Aufgabenstellung – Gib die Zeilen vom Anfang der Daten bis einschließlich der Zeile mit „はなく、経営戦略の一環として位置づけられるようになっ“ unverändert wieder und lass die Bilder dabei weg.

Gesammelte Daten

####

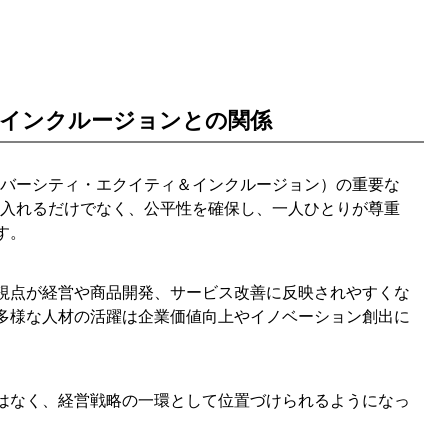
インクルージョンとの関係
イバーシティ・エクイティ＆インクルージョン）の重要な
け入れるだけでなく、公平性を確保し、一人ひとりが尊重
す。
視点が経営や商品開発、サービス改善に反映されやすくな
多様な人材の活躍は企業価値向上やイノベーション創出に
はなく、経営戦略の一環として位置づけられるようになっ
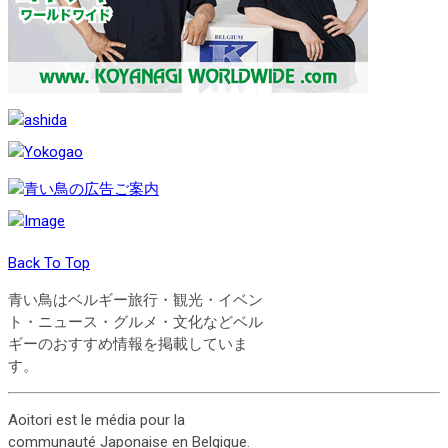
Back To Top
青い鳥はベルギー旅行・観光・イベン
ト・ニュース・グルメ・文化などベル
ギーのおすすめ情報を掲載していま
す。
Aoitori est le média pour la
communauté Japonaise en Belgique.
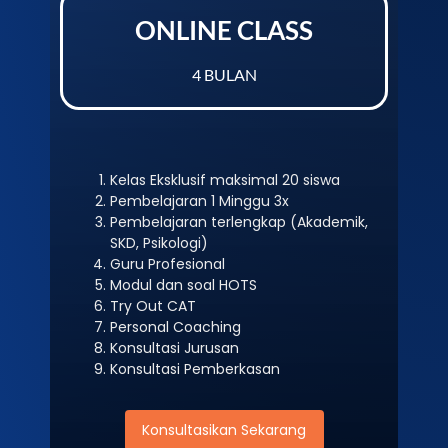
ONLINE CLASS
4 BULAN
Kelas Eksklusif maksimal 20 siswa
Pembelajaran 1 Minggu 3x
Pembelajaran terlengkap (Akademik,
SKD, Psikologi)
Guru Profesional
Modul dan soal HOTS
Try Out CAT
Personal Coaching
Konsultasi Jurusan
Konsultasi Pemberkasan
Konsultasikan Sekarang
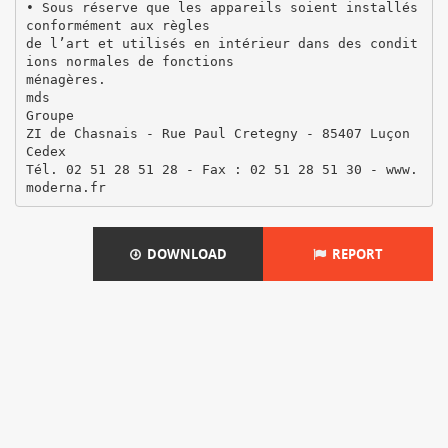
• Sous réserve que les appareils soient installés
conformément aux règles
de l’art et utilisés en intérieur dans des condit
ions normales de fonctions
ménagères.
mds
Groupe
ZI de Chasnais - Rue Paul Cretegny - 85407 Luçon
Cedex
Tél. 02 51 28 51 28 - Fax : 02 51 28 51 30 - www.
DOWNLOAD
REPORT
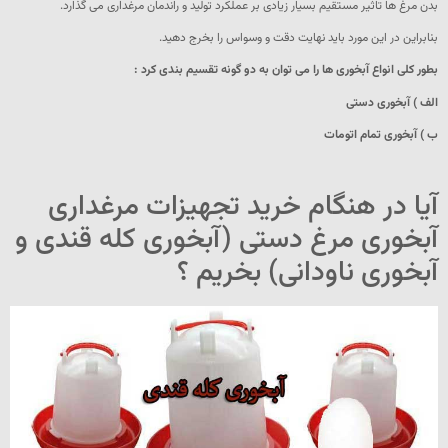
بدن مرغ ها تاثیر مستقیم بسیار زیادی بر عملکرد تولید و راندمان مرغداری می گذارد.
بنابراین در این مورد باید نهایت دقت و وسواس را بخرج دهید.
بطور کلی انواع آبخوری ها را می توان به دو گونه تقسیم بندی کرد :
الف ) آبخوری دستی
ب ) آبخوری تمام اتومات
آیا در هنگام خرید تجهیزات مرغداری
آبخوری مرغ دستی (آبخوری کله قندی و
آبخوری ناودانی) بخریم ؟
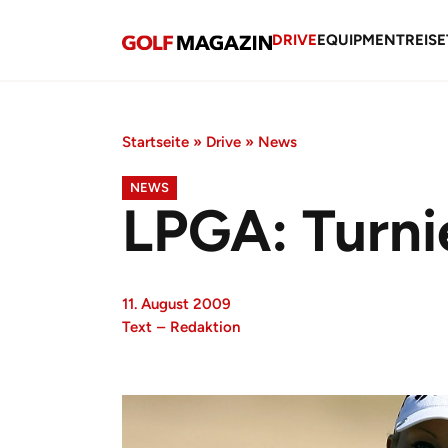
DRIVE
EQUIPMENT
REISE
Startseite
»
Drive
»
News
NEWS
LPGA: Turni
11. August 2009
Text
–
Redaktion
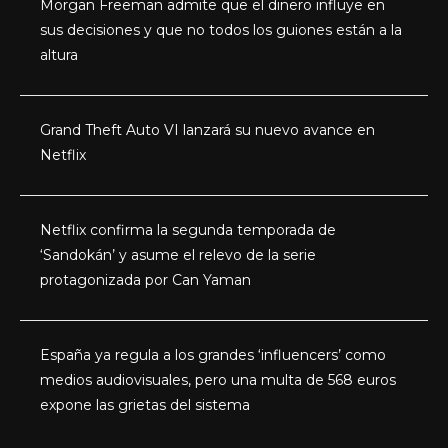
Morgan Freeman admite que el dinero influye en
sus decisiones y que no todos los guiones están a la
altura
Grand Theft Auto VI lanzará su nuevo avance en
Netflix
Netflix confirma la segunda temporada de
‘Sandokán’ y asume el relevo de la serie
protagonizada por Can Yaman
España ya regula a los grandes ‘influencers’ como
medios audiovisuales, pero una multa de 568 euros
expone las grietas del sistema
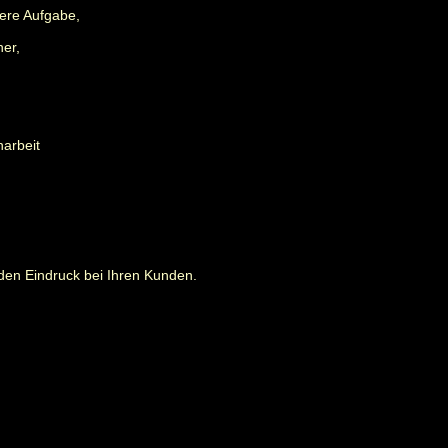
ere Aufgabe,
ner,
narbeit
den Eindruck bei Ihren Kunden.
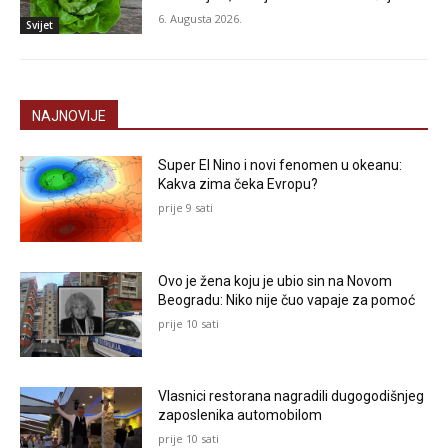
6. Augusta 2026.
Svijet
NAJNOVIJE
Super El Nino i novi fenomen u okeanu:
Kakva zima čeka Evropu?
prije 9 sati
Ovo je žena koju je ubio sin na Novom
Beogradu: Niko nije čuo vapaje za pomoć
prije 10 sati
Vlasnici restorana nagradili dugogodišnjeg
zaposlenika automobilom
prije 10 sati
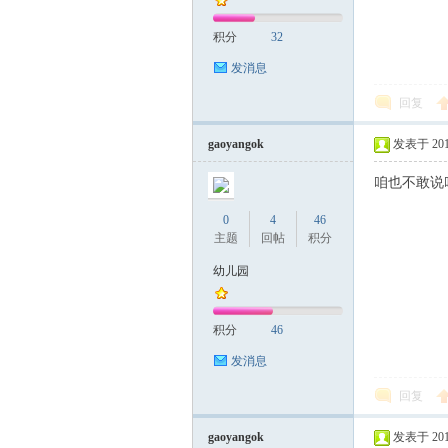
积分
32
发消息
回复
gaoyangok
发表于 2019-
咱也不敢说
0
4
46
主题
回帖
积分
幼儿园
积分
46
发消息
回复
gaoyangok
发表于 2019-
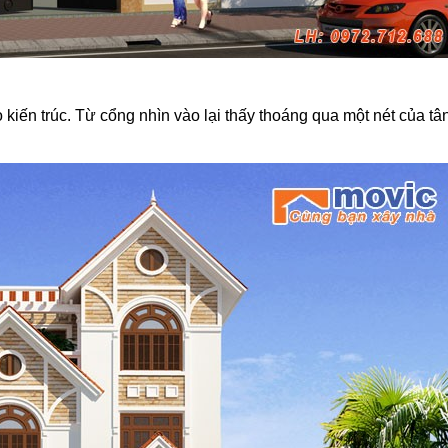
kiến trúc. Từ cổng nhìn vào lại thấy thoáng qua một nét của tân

####

Erledigte Aufgabe –
インクルージョンとの関係
イバーシティ・エクイティ＆インクルージョン）の重要な
け入れるだけでなく、公平性を確保し、一人ひとりが尊重
す。
視点が経営や商品開発、サービス改善に反映されやすくな
多様な人材の活躍は企業価値向上やイノベーション創出に
はなく、経営戦略の一環として位置づけられるようになっ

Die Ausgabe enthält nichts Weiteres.